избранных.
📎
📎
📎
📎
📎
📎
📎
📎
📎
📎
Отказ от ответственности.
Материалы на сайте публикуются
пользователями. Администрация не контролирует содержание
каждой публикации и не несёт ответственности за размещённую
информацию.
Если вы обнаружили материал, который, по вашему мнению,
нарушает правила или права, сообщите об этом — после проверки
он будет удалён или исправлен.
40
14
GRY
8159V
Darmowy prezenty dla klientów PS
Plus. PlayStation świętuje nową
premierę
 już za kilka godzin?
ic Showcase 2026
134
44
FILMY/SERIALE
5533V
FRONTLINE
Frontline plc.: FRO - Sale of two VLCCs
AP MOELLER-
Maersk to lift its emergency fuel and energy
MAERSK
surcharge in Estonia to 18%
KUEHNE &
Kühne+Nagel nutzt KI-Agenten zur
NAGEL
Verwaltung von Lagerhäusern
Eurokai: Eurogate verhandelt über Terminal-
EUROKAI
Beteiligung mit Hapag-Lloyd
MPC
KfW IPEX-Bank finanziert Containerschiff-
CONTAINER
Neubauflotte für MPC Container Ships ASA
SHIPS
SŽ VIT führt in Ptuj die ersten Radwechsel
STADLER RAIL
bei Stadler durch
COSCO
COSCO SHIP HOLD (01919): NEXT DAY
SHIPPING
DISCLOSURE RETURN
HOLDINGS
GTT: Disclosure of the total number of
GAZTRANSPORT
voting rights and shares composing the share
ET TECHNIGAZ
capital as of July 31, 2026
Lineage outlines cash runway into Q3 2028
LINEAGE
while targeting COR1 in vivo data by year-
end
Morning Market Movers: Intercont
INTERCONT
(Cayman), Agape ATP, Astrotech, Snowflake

* **What you will do**
What you give back should be exactly the lines from the one with "GAZTRANSPORT" through the final line of the listing, and no others.

* **Answer to this exercise**
GAZTRANSPORT
voting rights and shares composing the share
ET TECHNIGAZ
capital as of July 31, 2026
Lineage outlines cash runway into Q3 2028
LINEAGE
while targeting COR1 in vivo data by year-
end
Morning Market Movers: Intercont
INTERCONT
(Cayman), Agape ATP, Astrotech, Snowflake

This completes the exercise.